Hiking the Carters
Last weekend I took myself on a camping and hiking trip to the White Mountains. I headed up to Gorham, NH and spent two nights at Dolly Copp Campground, at the foot of the northern Presidentials. This was the first solo hiking trip of any real significance that I’ve taken on, though it’s something I’ve wanted to do for a long time. I love hiking with Natasha and have a great group of other hiking partners, but in the middle of a very hectic summer, I was glad to have an opportunity for some time to myself.
Gorham is full of Appalachian Trail thru-hikers right now. Northbounders there are a few miles away from finishing New Hampshire and heading into Maine, the final state on the trail. Those heading south have made it through the challenges of Maine, are about to tackle the New Hampshire Whites, and still have almost 2,000 miles to go till Georgia. My plan was to hike a thirteen mile loop around Mt. Lethe, Middle Carter, South Carter, Mt. Hight, and Carter Dome, then down into Carter Notch and back out to Route 16, a few miles away from where I started. That doesn’t seem so ambitious when you realize that is the kind of mileage thru-hikers do every day for three to six months in a row.
The AT holds an undeniable allure. I’ve never seriously considered attempting the whole thing, but it’s impossible not to wonder whether I would be capable of doing it. I am drawn to the idea of having a singular purpose… knowing that every day my job would be to walk, to follow the one trail leading from start to finish. I want the simplicity of carrying everything I need on my back, of letting my body dictate when I wake, and eat, and rest. I want to tune into the natural world in the way that can only be achieved by spending every day in nature. I think anyone who has ever imagined walking off into the woods to “get away from it all” can relate to that. Could I hack it? Physically, yeah, I think I could. Mentally and emotionally? I am not so sure. I mostly feel like it’s too selfish of an endeavor to allow myself to consider at this point in my life. Right now I am content to pursue that communion with nature in bite-size sections. This trip was about doing so on my own.
I started my hike Saturday morning at the Imp trail off of Route 16, just across from the campground where I was staying. The beginning of the hike was a steady climb up to a beautiful ledge with views east to the northern Presidential mountains, Mt. Washington, Clay, Jefferson, Adams, and Madison. I spent a good amount of time there, remembering traversing that range with Travis and Tam a few summers ago, and daydreaming about exploring the Great Gulf Wilderness on the western slope of Mt. Washington. This was one of the best viewpoints of the entire day, as soon I would hike into cloud cover at higher elevation and most of the summits I was crossing were wooded.

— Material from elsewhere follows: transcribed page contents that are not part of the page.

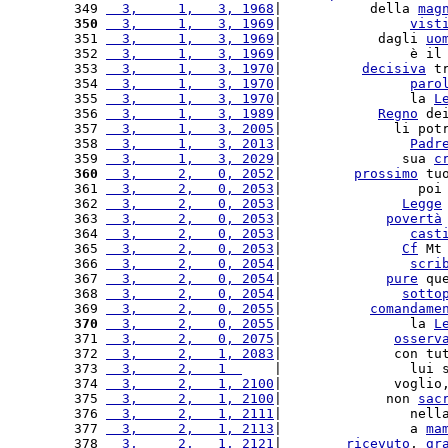
349 
  3,     1,   3, 1968
|           della 
mag
350
  3,     1,   3, 1969
|                
vist
351 
  3,     1,   3, 1969
|            dagli 
uo
352 
  3,     1,   3, 1969
|                è il
353 
  3,     1,   3, 1970
|          
decisiva
 t
354 
  3,     1,   3, 1970
|                
paro
355 
  3,     1,   3, 1970
|                la 
L
356 
  3,     1,   3, 1989
|            
Regno
 de
357 
  3,     1,   3, 2005
|              li pot
358 
  3,     1,   3, 2013
|                
Padr
359 
  3,     1,   3, 2029
|               sua 
c
360
  3,     2,   0, 2052
|         
prossimo
 tu
361 
  3,     2,   0, 2053
|                 poi
362 
  3,     2,   0, 2053
|               
Legge
363 
  3,     2,   0, 2053
|             
povertà
364 
  3,     2,   0, 2053
|                
cast
365 
  3,     2,   0, 2053
|               
Cf
 Mt
366 
  3,     2,   0, 2054
|                
scri
367 
  3,     2,   0, 2054
|             
pure
 qu
368 
  3,     2,   0, 2054
|               
sotto
369 
  3,     2,   0, 2055
|           
comandame
370
  3,     2,   0, 2055
|                la 
L
371 
  3,     2,   0, 2075
|              
osserv
372 
  3,     2,   1, 2083
|              con tu
373 
  3,     2,   1  
    |                lui 
374 
  3,     2,   1, 2100
|              voglio
375 
  3,     2,   1, 2100
|             non 
sac
376 
  3,     2,   1, 2111
|                nell
377 
  3,     2,   1, 2113
|                a 
ma
378 
  3,     2,   1, 2121
|        
ricevuto
, 
gr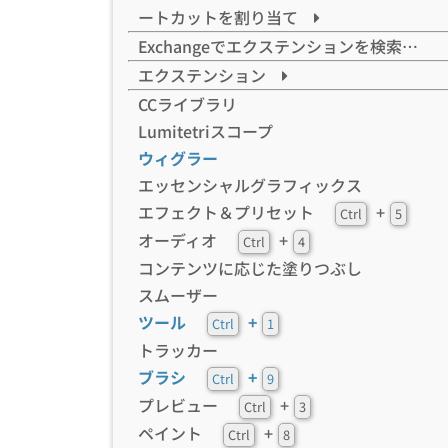
ートカットを割り当て
Exchangeでエクステンションを検索…
エクステンション
CCライブラリ
Lumitetriスコープ
ウィグラー
エッセンシャルグラフィックス
エフェクト＆プリセット
+
Ctrl
5
オーディオ
+
Ctrl
4
コンテンツに応じた塗りつぶし
スムーザー
ツール
+
Ctrl
1
トラッカー
ブラシ
+
Ctrl
9
プレビュー
+
Ctrl
3
ペイント
+
Ctrl
8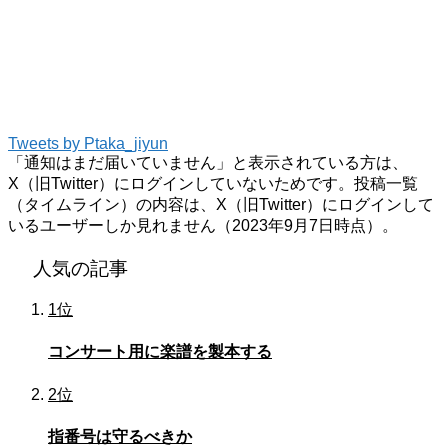
Tweets by Ptaka_jiyun
「通知はまだ届いていません」と表示されている方は、
X（旧Twitter）にログインしていないためです。投稿一覧
（タイムライン）の内容は、X（旧Twitter）にログインして
いるユーザーしか見れません（2023年9月7日時点）。
人気の記事
1位
コンサート用に楽譜を製本する
2位
指番号は守るべきか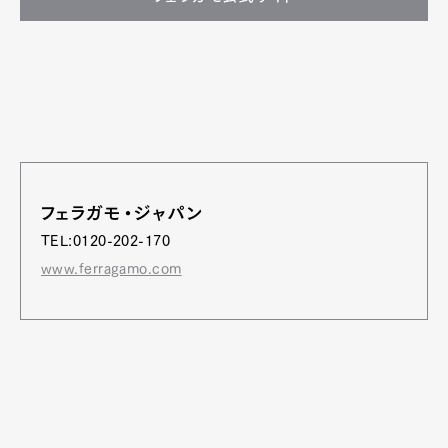
フェラガモ・ジャパン
TEL:0120-202-170
www.ferragamo.com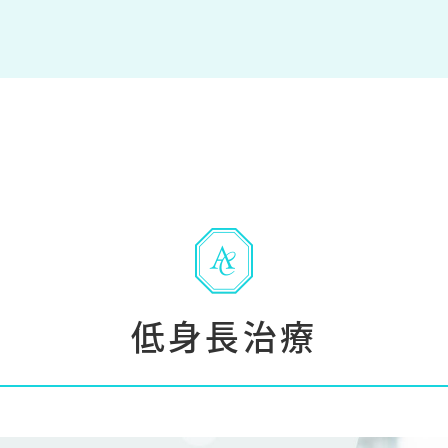
低身長治療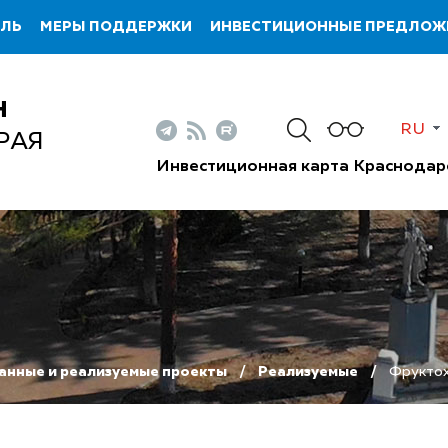
ИЛЬ
МЕРЫ ПОДДЕРЖКИ
ИНВЕСТИЦИОННЫЕ ПРЕДЛОЖ
Н
RU
РАЯ
Инвестиционная карта Краснодар
анные и реализуемые проекты
Реализуемые
Фруктох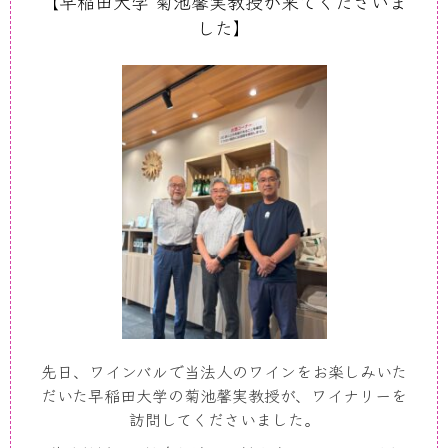
【早稲田大学 菊池馨実教授が来てくださいま
した】
先日、ワインバルで当法人のワインをお楽しみいた
だいた早稲田大学の菊池馨実教授が、ワイナリーを
訪問してくださいました。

There was no one else on the trail for the first three hours of my hike, until I joined up with the Carter-Moriah Trail, which the Appalachian Trail follows across this mountain range. I was hiking south and crossed paths with a few northbound thru-hikers, identifiable by the length of their beards and the speed at which they move. Somewhere around South Carter I stepped off onto a spur trail that lead to a nice view west into Maine. I was immersed in solitude, but remembering Bubba and thinking about how good it would be to have him with me on the hike. The reality of hiking with him was always much different and more stressful than I was allowing myself to imagine it, but still, I was feeling lonely for him. At that moment I heard a rustle behind me, and a little black and tan coonhound poked through the spruce trees and stood at my feet. She was followed by a young southbound guy from Virginia. We talked for a while and I shared some water with them. I had to laugh at this small bit of magic; the perfect timing of a visit by this sweet hound dog when I most appreciated it, and me with an extra liter of water when they needed it.
The best views of the trip came from the rocky summit of Mt. Hight. This is a view back in the direction I’d just come from. There were unfortunately at least twenty people on the summit, most who had just hiked up in a big, loud group from the Carter Notch hut, so I ate a little snack but didn’t stay long on top. I continued on to Carter Dome, then dropped steeply down into Carter Notch, easily one of the most beautiful places I’ve ever visited in the White Mountains. There are two small lakes full of trout which were jumping incessantly after dragonflies buzzing across the surface of the water. On every side, the mountains rise sharply. It’s dramatic and isolated and breathtaking. I stopped briefly into the hut, then sat at the water’s edge for a long time. This was my last stop before heading back out to Route 16 via the Nineteen Mile Brook trail, a gradual descent which was noteworthy for a nest of angry bees in a rotting stump along the top portion of the trail, and some very nice cascades and brook crossings on the lower half. I had a late-hike spring in my step for the last few miles, satisfied with a long day of hiking and looking forward to finding somewhere to swim and eat dinner.